Will I switch to (K)Ubuntu? Probably not. Ubuntu's shtick is making Sid into a usable product, but the price is steep: Debian releases are named after Toy Story characters, and Sid is the name permanently reserved for the unstable release (Sid=Still In Development). Basing a distro on the least fixed, most experimental release just to have the most cutting edge features is a great idea, but it's difficult to dispel internal FUD about incompatibilities. There are stories of people who switched back to Sarge when something went wrong; Ubuntu is in all likelihood going to be the Fisher-Price My First Linux for desktop n00bs who aren't interested in building servers, unless Debian can suck up the pride and integrate Ubuntu's better user experience.

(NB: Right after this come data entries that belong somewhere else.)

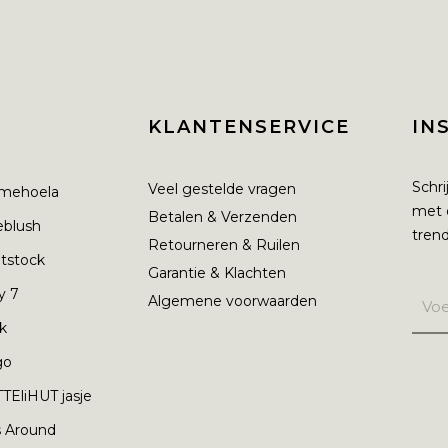
KLANTENSERVICE
IN
Schri
Veel gestelde vragen
mehoela
met 
Betalen & Verzenden
ieblush
trend
Retourneren & Ruilen
tstock
Garantie & Klachten
y 7
Algemene voorwaarden
nk
go
TEliHUT jasje
s Around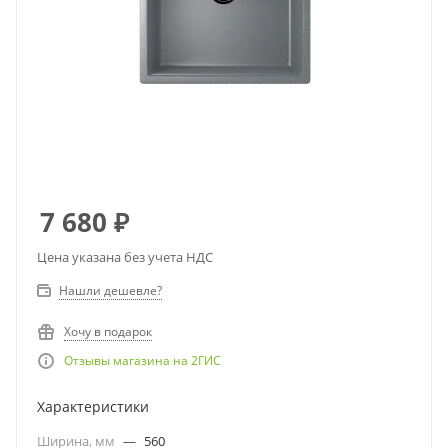
7 680
₽
Цена указана без учета НДС
Нашли дешевле?
Хочу в подарок
Отзывы магазина на 2ГИС
Характеристики
Ширина, мм
—
560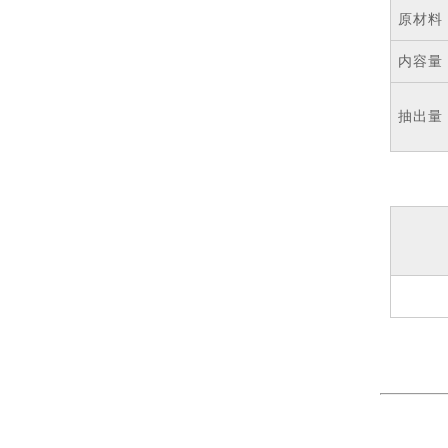
原材料
内容量
抽出量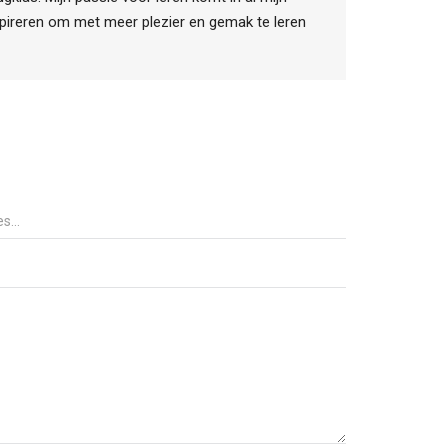
pireren om met meer plezier en gemak te leren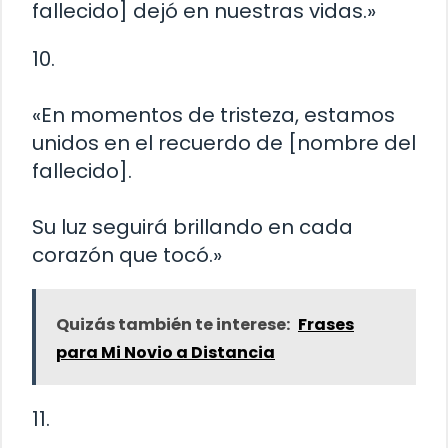
fallecido] dejó en nuestras vidas.»
10.
«En momentos de tristeza, estamos
unidos en el recuerdo de [nombre del
fallecido].
Su luz seguirá brillando en cada
corazón que tocó.»
Quizás también te interese:
Frases
para Mi Novio a Distancia
11.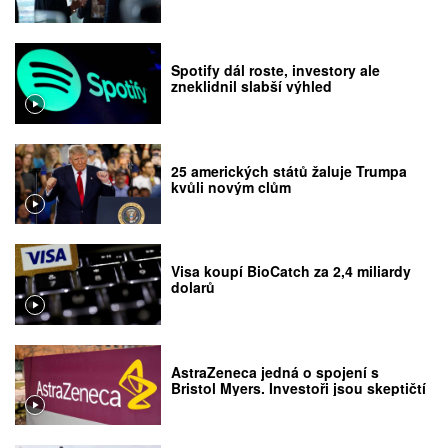
Spotify dál roste, investory ale
zneklidnil slabší výhled
25 amerických států žaluje Trumpa
kvůli novým clům
Visa koupí BioCatch za 2,4 miliardy
dolarů
AstraZeneca jedná o spojení s
Bristol Myers. Investoři jsou skeptičtí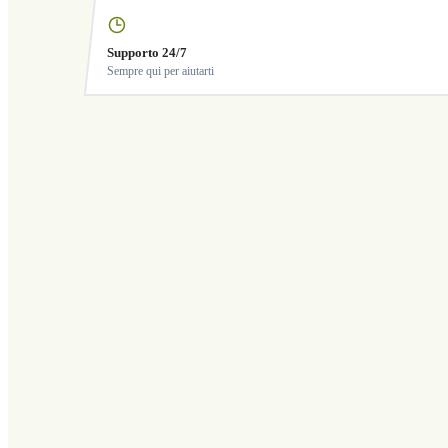
Supporto 24/7
Sempre qui per aiutarti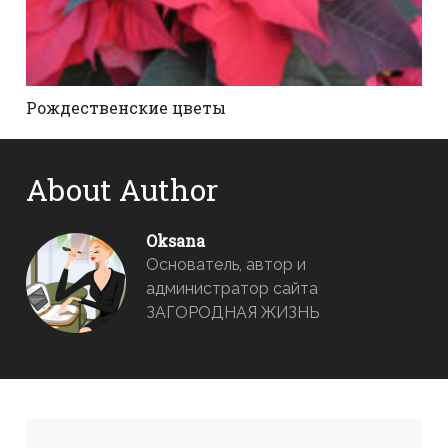
Рождественские цветы
About Author
Oksana
Основатель, автор и
администратор сайта
ЗАГОРОДНАЯ ЖИЗНЬ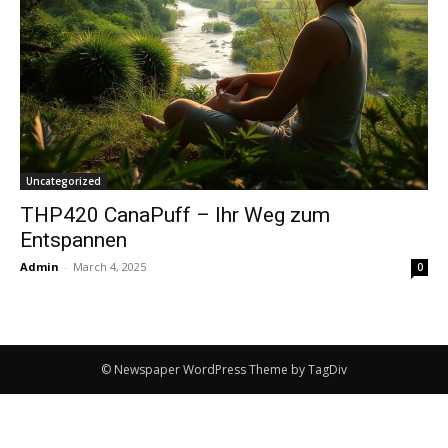
Uncategorized
THP420 CanaPuff – Ihr Weg zum
Entspannen
Admin
-
March 4, 2025
0
© Newspaper WordPress Theme by TagDiv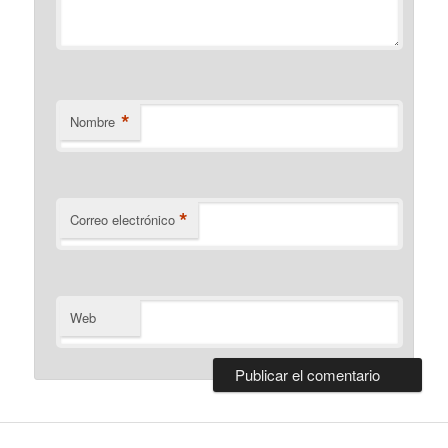
*
Nombre
*
Correo electrónico
Web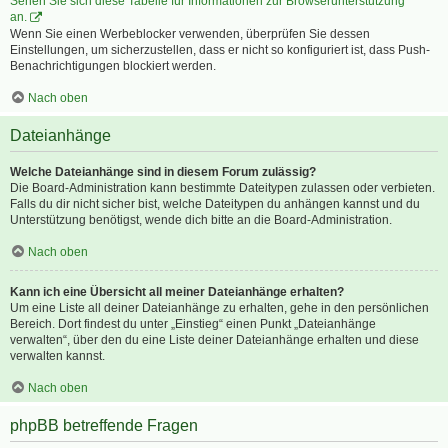
Sehen Sie sich diese Tabelle für Informationen zur Browserunterstützung
an.
Wenn Sie einen Werbeblocker verwenden, überprüfen Sie dessen
Einstellungen, um sicherzustellen, dass er nicht so konfiguriert ist, dass Push-
Benachrichtigungen blockiert werden.
Nach oben
Dateianhänge
Welche Dateianhänge sind in diesem Forum zulässig?
Die Board-Administration kann bestimmte Dateitypen zulassen oder verbieten.
Falls du dir nicht sicher bist, welche Dateitypen du anhängen kannst und du
Unterstützung benötigst, wende dich bitte an die Board-Administration.
Nach oben
Kann ich eine Übersicht all meiner Dateianhänge erhalten?
Um eine Liste all deiner Dateianhänge zu erhalten, gehe in den persönlichen
Bereich. Dort findest du unter „Einstieg“ einen Punkt „Dateianhänge
verwalten“, über den du eine Liste deiner Dateianhänge erhalten und diese
verwalten kannst.
Nach oben
phpBB betreffende Fragen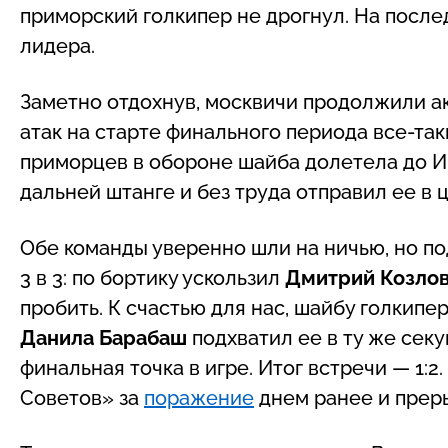
приморский голкипер не дрогнул. На после
лидера.
Заметно отдохнув, москвичи продолжили ак
атак на старте финального периода все-та
приморцев в обороне шайба долетела до И
дальней штанге и без труда отправил ее в це
Обе команды уверенно шли на ничью, но по
3 в 3: по бортику ускользил
Дмитрий Козло
пробить. К счастью для нас, шайбу голкипе
Данила Барабаш
подхватил ее в ту же секу
финальная точка в игре. Итог встречи — 1:
Советов» за
поражение
днем ранее и преры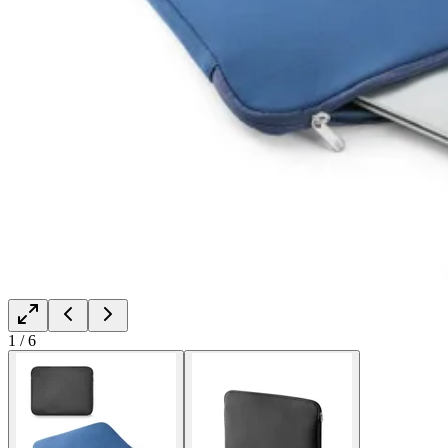
1
/
6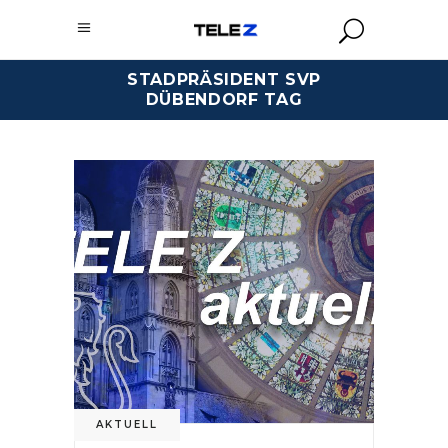
STADPRÄSIDENT SVP
DÜBENDORF TAG
AKTUELL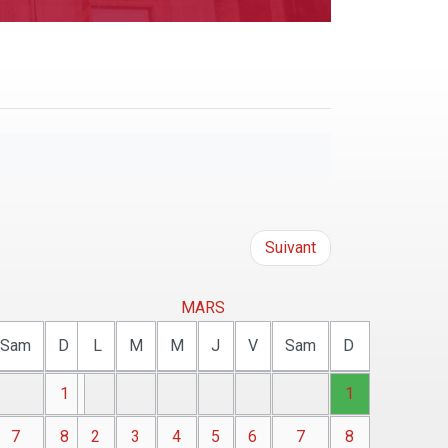
Suivant
MARS
Sam
D
L
M
M
J
V
Sam
D
1
1
7
8
2
3
4
5
6
7
8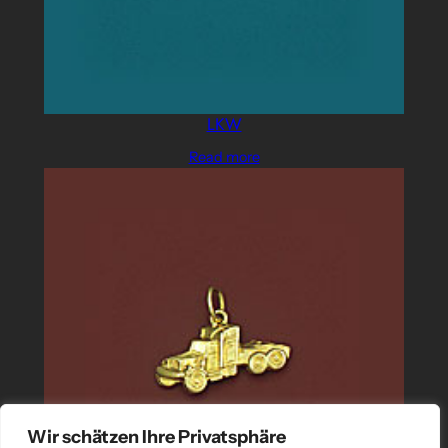
LKW
Read more
Wir schätzen Ihre Privatsphäre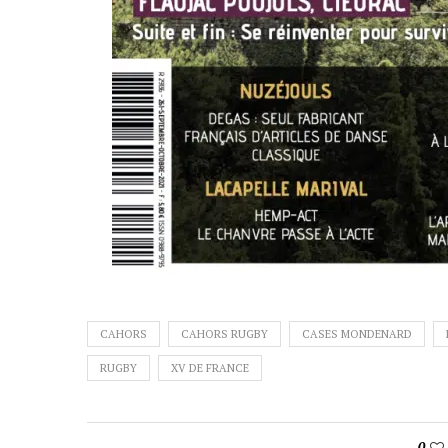
CAHORS
CAHORS RUGBY
CASES MONDENARD
RUGBY
XV DE FRANCE
0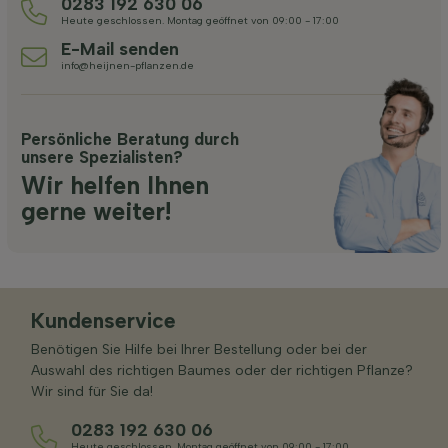
0283 192 630 06
Heute geschlossen. Montag geöffnet von 09:00 - 17:00
E-Mail senden
info@heijnen-pflanzen.de
Persönliche Beratung durch
unsere Spezialisten?
Wir helfen Ihnen
gerne weiter!
Kundenservice
Benötigen Sie Hilfe bei Ihrer Bestellung oder bei der
Auswahl des richtigen Baumes oder der richtigen Pflanze?
Wir sind für Sie da!
0283 192 630 06
Heute geschlossen. Montag geöffnet von 09:00 - 17:00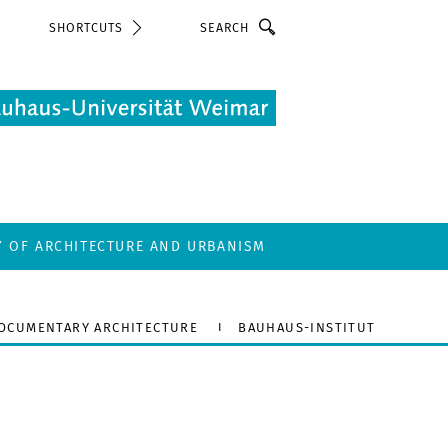
Search
SHORTCUTS
Y OF ARCHITECTURE AND URBANISM
DOCUMENTARY ARCHITECTURE
BAUHAUS-INSTITUT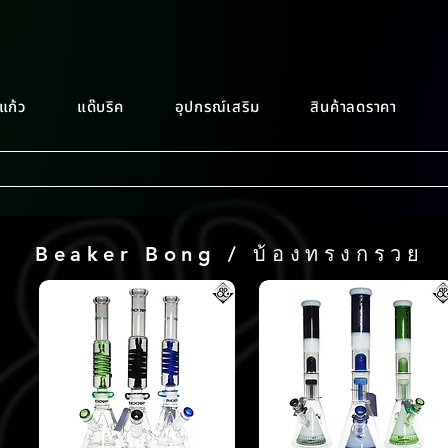
แก้ว
แด๊บริค
อุปกรณ์เสริม
สินค้าลดราคา
Beaker Bong / บ้องทรงกรวย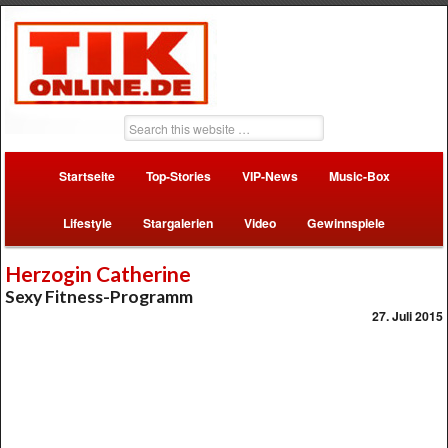
Startseite
Top-Stories
VIP-News
Music-Box
Lifestyle
Stargalerien
Video
Gewinnspiele
Herzogin Catherine
Sexy Fitness-Programm
27. Juli 2015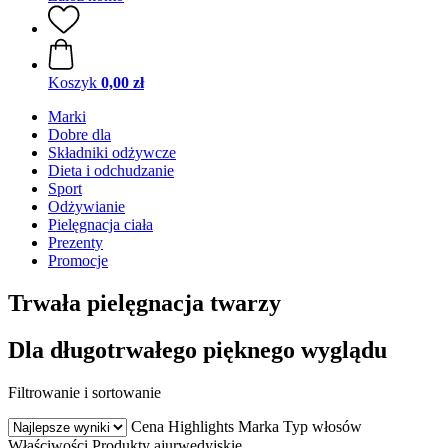
Koszyk
0,00 zł
Marki
Dobre dla
Składniki odżywcze
Dieta i odchudzanie
Sport
Odżywianie
Pielęgnacja ciała
Prezenty
Promocje
Trwała pielęgnacja twarzy
Dla długotrwałego pięknego wyglądu
Filtrowanie i sortowanie
Cena
Highlights
Marka
Typ włosów
Właściwości
Produkty ajurwedyjskie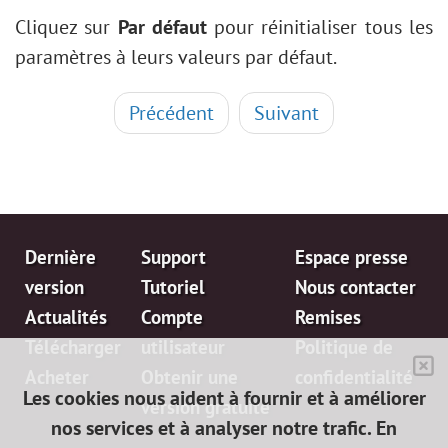
Cliquez sur
Par défaut
pour réinitialiser tous les
paramètres à leurs valeurs par défaut.
Précédent
Suivant
Dernière
Support
Espace presse
version
Tutoriel
Nous contacter
Actualités
Compte
Remises
Télécharger
utilisateur
Politique de
Acheter
Obtenir une
confidentialité
Les cookies nous aident à fournir et à améliorer
version gratuite
nos services et à analyser notre trafic. En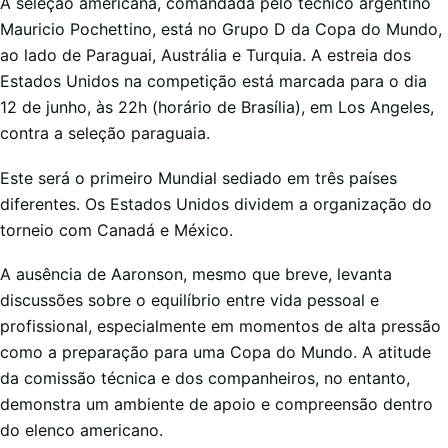
A seleção americana, comandada pelo técnico argentino
Mauricio Pochettino, está no Grupo D da Copa do Mundo,
ao lado de Paraguai, Austrália e Turquia. A estreia dos
Estados Unidos na competição está marcada para o dia
12 de junho, às 22h (horário de Brasília), em Los Angeles,
contra a seleção paraguaia.
Este será o primeiro Mundial sediado em três países
diferentes. Os Estados Unidos dividem a organização do
torneio com Canadá e México.
A ausência de Aaronson, mesmo que breve, levanta
discussões sobre o equilíbrio entre vida pessoal e
profissional, especialmente em momentos de alta pressão
como a preparação para uma Copa do Mundo. A atitude
da comissão técnica e dos companheiros, no entanto,
demonstra um ambiente de apoio e compreensão dentro
do elenco americano.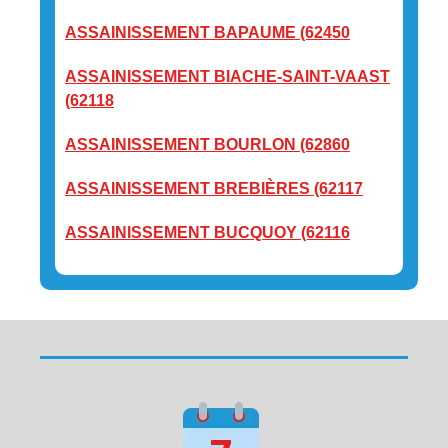
ASSAINISSEMENT BAPAUME (62450
ASSAINISSEMENT BIACHE-SAINT-VAAST
(62118
ASSAINISSEMENT BOURLON (62860
ASSAINISSEMENT BREBIÈRES (62117
ASSAINISSEMENT BUCQUOY (62116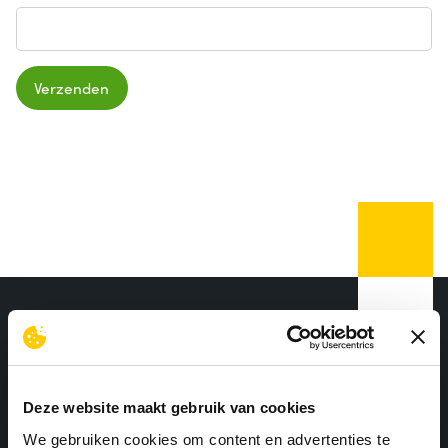
Verzenden
Deze website maakt gebruik van cookies
We gebruiken cookies om content en advertenties te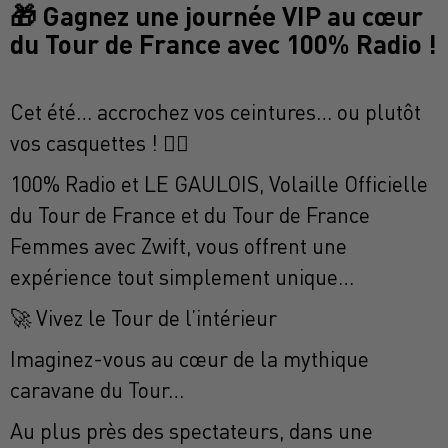
🎁 Gagnez une journée VIP au cœur
du Tour de France avec 100% Radio !
Cet été… accrochez vos ceintures… ou plutôt
vos casquettes ! 🚴‍♂️
100% Radio et LE GAULOIS, Volaille Officielle
du Tour de France et du Tour de France
Femmes avec Zwift, vous offrent une
expérience tout simplement unique…
🚀 Vivez le Tour de l’intérieur
Imaginez-vous au cœur de la mythique
caravane du Tour…
Au plus près des spectateurs, dans une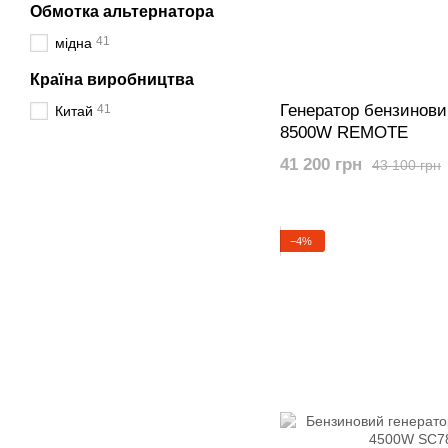
Обмотка альтернатора
41
мідна
Країна виробництва
Генератор бензинов
41
Китай
8500W REMOTE
41 200 грн
43 100 грн
−4%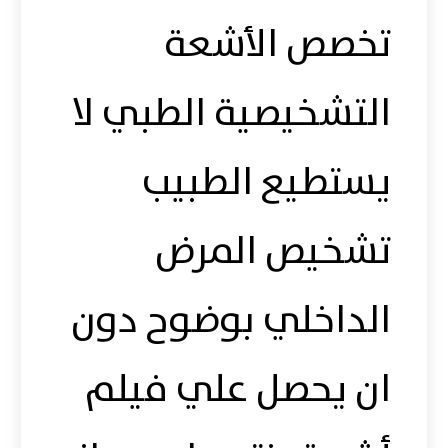
تخصص الأشعة
التشخيصية الطبي لا
يستطيع الطبيب
تشخيص المرض
الداخلي بوضوح دون
ان يحصل علي فيلم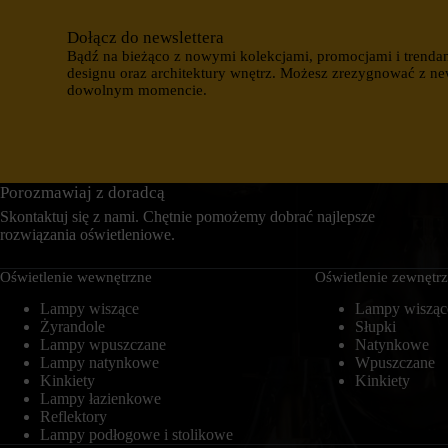
i
c
n
z
Dołącz do newslettera
t
k
Bądź na bieżąco z nowymi kolekcjami, promocjami i trenda
e
a
designu oraz architektury wnętrz. Możesz zrezygnować z ne
r
s
dowolnym momencie.
n
e
e
s
t
y
o
j
w
n
a
e
n
Porozmawiaj z doradcą
(
i
t
Skontaktuj się z nami. Chętnie pomożemy dobrać najlepsze
e
y
rozwiązania oświetleniowe.
m
m
o
c
ż
z
Oświetlenie wewnętrzne
Oświetlenie zewnętr
e
a
d
s
Lampy wiszące
Lampy wisząc
z
o
Żyrandole
Słupki
i
w
Lampy wpuszczane
Natynkowe
a
e
Lampy natynkowe
Wpuszczane
ł
)
Kinkiety
Kinkiety
a
i
ć
Lampy łazienkowe
t
p
r
Reflektory
r
w
Lampy podłogowe i stolikowe
a
a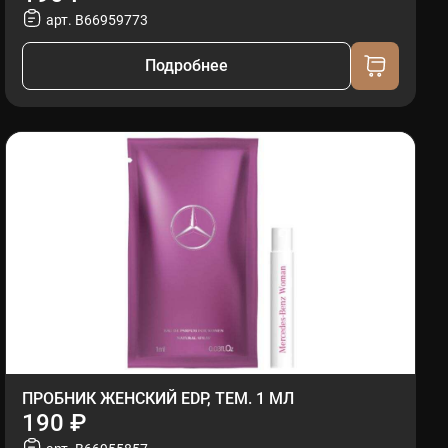
арт. B66959773
Подробнее
ПРОБНИК ЖЕНСКИЙ EDP, ТЕМ. 1 МЛ
190 ₽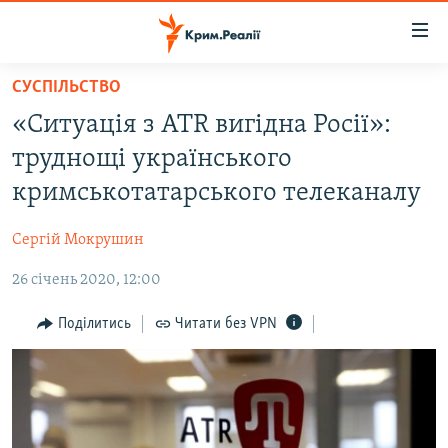
Доступність
посилання
Перейти
СУСПІЛЬСТВО
до
НОВИНИ
«Ситуація з ATR вигідна Росії»:
основного
ВОДА.КРИМ
матеріалу
труднощі українського
ВІДЕО ТА ФОТО
Перейти
кримськотатарського телеканалу
до
ПОЛІТИКА
основної
Сергій Мокрушин
БЛОГИ
навігації
Перейти
26 січень 2020, 12:00
ПОГЛЯД
до
ІНТЕРВ'Ю
Поділитись
Читати без VPN
пошуку
ВСЕ ЗА ДЕНЬ
СПЕЦПРОЕКТИ
ЯК ОБІЙТИ БЛОКУВАННЯ
ДЕПОРТАЦІЯ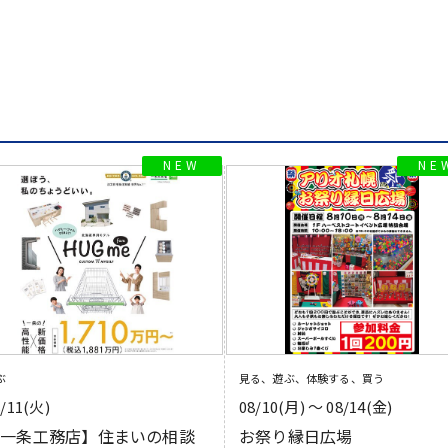
ぶ
見る、遊ぶ、体験する、買う
8/11(火)
08/10(月) 〜 08/14(金)
【一条工務店】住まいの相談
お祭り縁日広場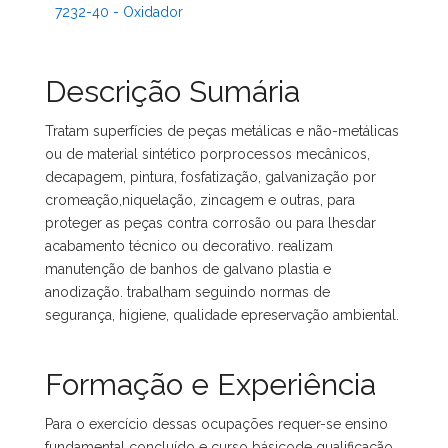
7232-40 - Oxidador
Descrição Sumária
Tratam superfícies de peças metálicas e não-metálicas
ou de material sintético porprocessos mecânicos,
decapagem, pintura, fosfatização, galvanização por
cromeação,niquelação, zincagem e outras, para
proteger as peças contra corrosão ou para lhesdar
acabamento técnico ou decorativo. realizam
manutenção de banhos de galvano plastia e
anodização. trabalham seguindo normas de
segurança, higiene, qualidade epreservação ambiental.
Formação e Experiência
Para o exercício dessas ocupações requer-se ensino
fundamental concluído e curso básicode qualificação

Someone said it best on OSNews: Ubuntu doesn't fork Debian, it forks Debian's release schedule. Cairo is ready for Sarge, but Sarge isn't ready for Cairo while most other current distros (Ubuntu included) already have it. For the uninitiated, OS X's graphics engine is a combination of Display PostScript and GPU processing; Cairo is Linux's closest equivalent being bound to the various graphic APIs available for Linux. The implications are applications which (like Flash) think in vector-based objects rather than processing bitmaps, exploiting the power of GPUs. If Debian users have to wait a year or more for a new library to be integrated into the next stable release, it could cause defections. Then again, Debian is a distro aimed at the most diverse number of platforms out there; Ubuntu is available in chocolate and vanilla, where the hardware doesn't differ that much.

I don't want to see Debian turn into Ubuntu, but I would like Debian to be more aware of my resources, esp. if they change after installation. If a major new library is available, and it can be tested across platforms, add it to the repository. Unless Debian can pass itself off as a desktop OS, they're leaving a vacuum for someone else to fill, and Ubuntu seems pretty comfortable in that place.

[edit: the day after I wrote this blog entry I discovered that Debian Sarge in fact has a 2-DVD-based installer, available by http/ftp or torrent.]
[correction: when I built my dual-boot box, I stupidly made the Debian root partition not only a paltry 6Gb and the share partition 15Gb, but I let the installer put the root partition at the physical end of the disk. This means that QTparted and GNU parted can't grow it backwards even if I shrink the previous partition.]